给定文章.
【Linux+SQL】关于阿里canal的问题总结

@hucong

目录导航

canal问题总结

重置canal中binlog信息

通常在查看canal.log时,提示一堆错误,如reset by peer之类的多半是canal中记录的binlog位置与MySQL中实际记录的binlog位置不同造成的

2019-01-15 10:52:20.941 [New I/O server worker #1-3] ERROR c.a.otter.canal.server.netty.handler.SessionHandler - something goes wrong with channel:[id: 0x2a1b7b6f, /149.129.68.40:48252 => /172.26.100.222:11111], exception=java.io.IOException: Connection reset by peer
	at sun.nio.ch.FileDispatcherImpl.read0(Native Method)
	at sun.nio.ch.SocketDispatcher.read(SocketDispatcher.java:39)
	at sun.nio.ch.IOUtil.readIntoNativeBuffer(IOUtil.java:223)
	at sun.nio.ch.IOUtil.read(IOUtil.java:192)
	at sun.nio.ch.SocketChannelImpl.read(SocketChannelImpl.java:380)
	at org.jboss.netty.channel.socket.nio.NioWorker.read(NioWorker.java:322)
	at org.jboss.netty.channel.socket.nio.NioWorker.processSelectedKeys(NioWorker.java:281)
	at org.jboss.netty.channel.socket.nio.NioWorker.run(NioWorker.java:201)
	at org.jboss.netty.util.internal.IoWorkerRunnable.run(IoWorkerRunnable.java:46)
	at java.util.concurrent.ThreadPoolExecutor.runWorker(ThreadPoolExecutor.java:1149)
	at java.util.concurrent.ThreadPoolExecutor$Worker.run(ThreadPoolExecutor.java:624)
	at java.lang.Thread.run(Thread.java:748)
  • 排查措施:检查对应位置的binlog值是否一致

1.首先停止canal服务器,记录canal服务端的binlog值,配置文件在canal的conf目录下对应项目的meta.dat文件中

vim usr/local/canal/conf/example/meta.dat

找到对应的binlog信息

"journalName":"mysql-bin.000001","position":43581207,"

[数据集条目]
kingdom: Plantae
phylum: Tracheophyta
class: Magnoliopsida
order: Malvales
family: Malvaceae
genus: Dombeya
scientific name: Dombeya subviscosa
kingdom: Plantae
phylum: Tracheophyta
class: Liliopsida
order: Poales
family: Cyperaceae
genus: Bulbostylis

* * *

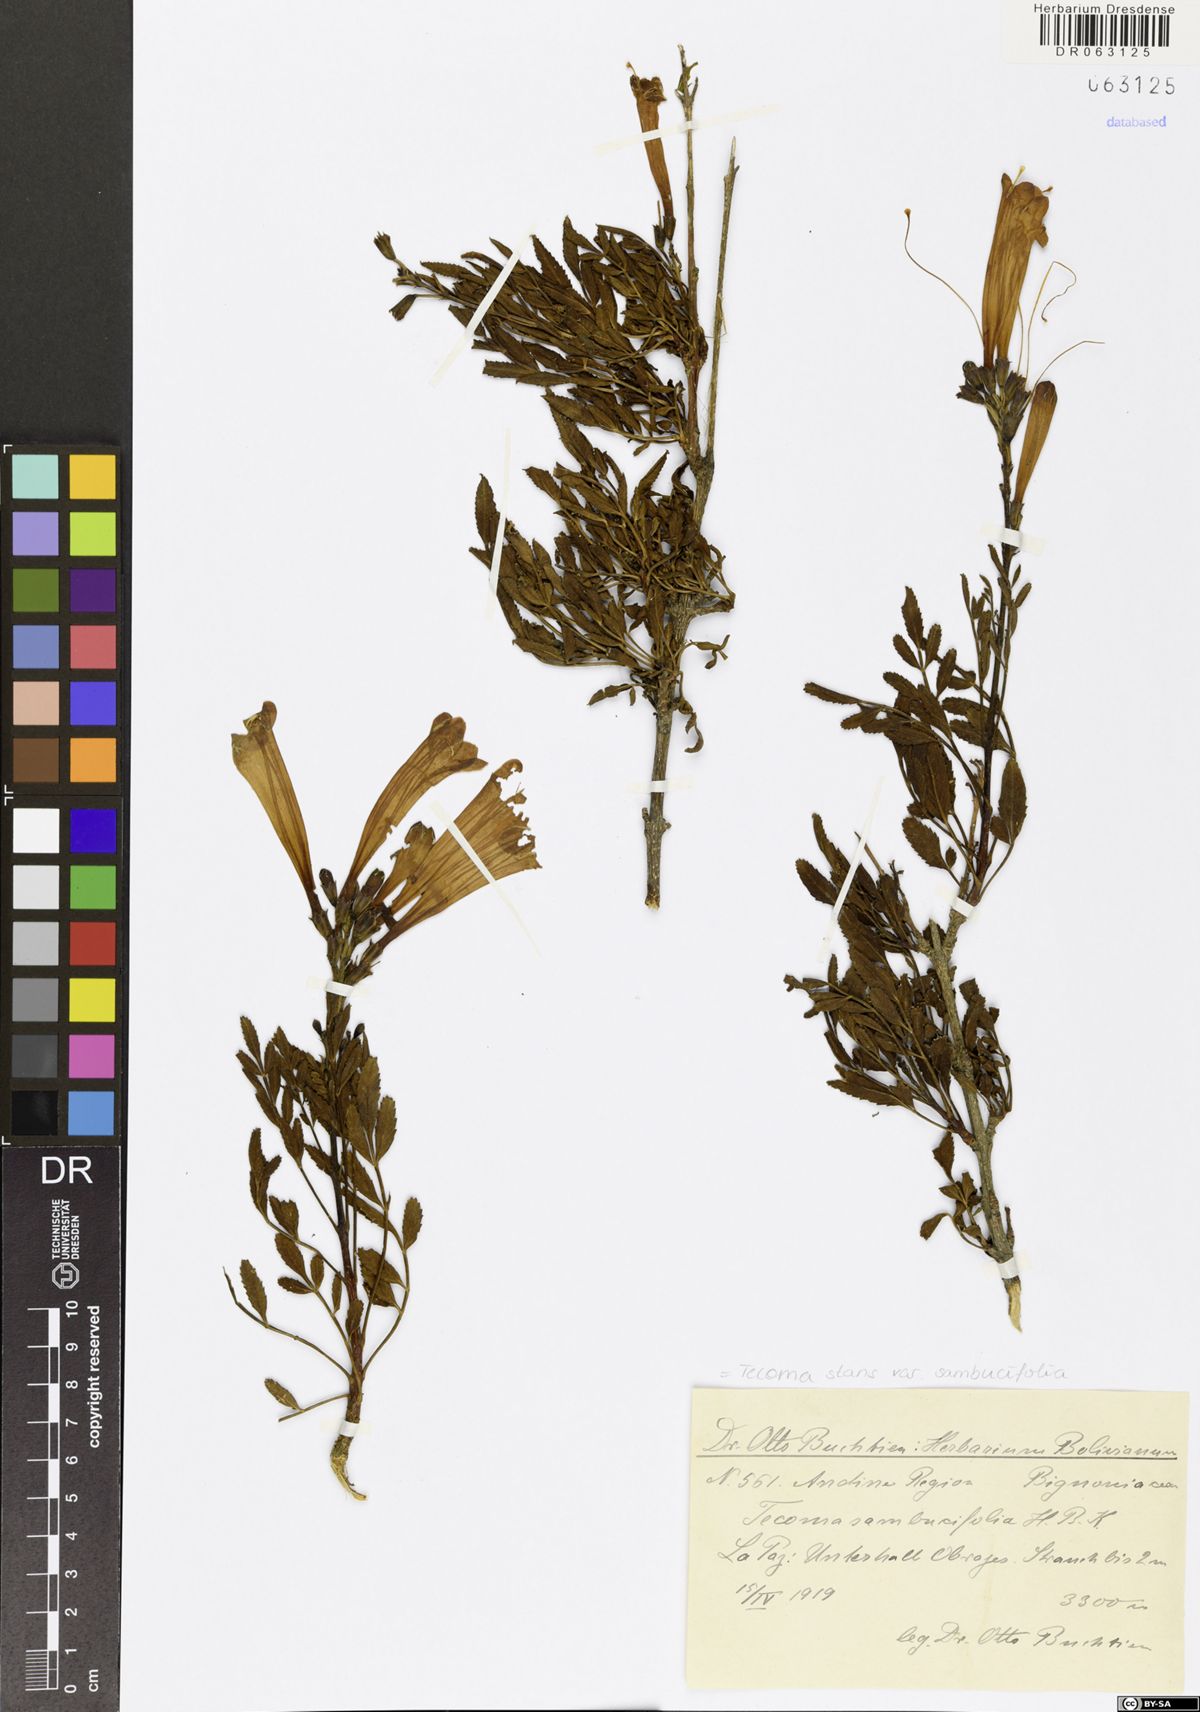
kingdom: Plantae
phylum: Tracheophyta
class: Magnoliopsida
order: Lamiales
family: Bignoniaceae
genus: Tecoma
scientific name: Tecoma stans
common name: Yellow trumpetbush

任务要求.
从最后一句之后开始，把这篇关于canal问题总结的文章接着往下写。 这些数据与本练习无关。

练习结果.
2.记录canal服务器所在的MySQL节点信息

进入MySQL命令行模式

mysql> show master status;
+-----------------+---------+--------------+-----------------+------------------+
| File             | Position | Binlog_Do_DB | Binlog_Ignore_DB | Executed_Gtid_Set |
+-----------------+---------+--------------+-----------------+------------------+
| mysql-bin.000002 | 6399145 |              |                 |                  |
+-----------------+---------+--------------+-----------------+------------------+
1 row in set (0.09 sec)

发现file名称和position值都不匹配,解决方法有两种:

  • 替换:将meta.dat中的binlog信息改为和MySQL一致
  • 重置:清空MySQL中binlog信息(position不一定为0),然后将meta.dat中的binlog信息改为和MySQL一致

测试过程中重置的方法基本都能解决大多数问题

binlog重置方法:在MySQL命令模式下

mysql> reset master;

在Linux上运行canal-receiver客户端

1.安装配置jdk和maven环境,可以查看CentOS 7.3安装配置JDK8+Maven

2.拉取canal-receiver代码

# git clone https://gitee.com/xingcyun/canal-receiver.git       //yum install -y git

3.编译代码,在canal-receiver目录下执行

# mvn clean
# mvn install

都提示成功success说明编译成功,此时自动生成程序目录./target
4.启动程序,在./target目录下执行

# java -jar canal-receiver.jar start 1

关于如何在后台运行程序参考:Linux查看、关闭、后台运行任务

canal配置

###无MQ下canal
设置对应文件的instance.properties(默认example)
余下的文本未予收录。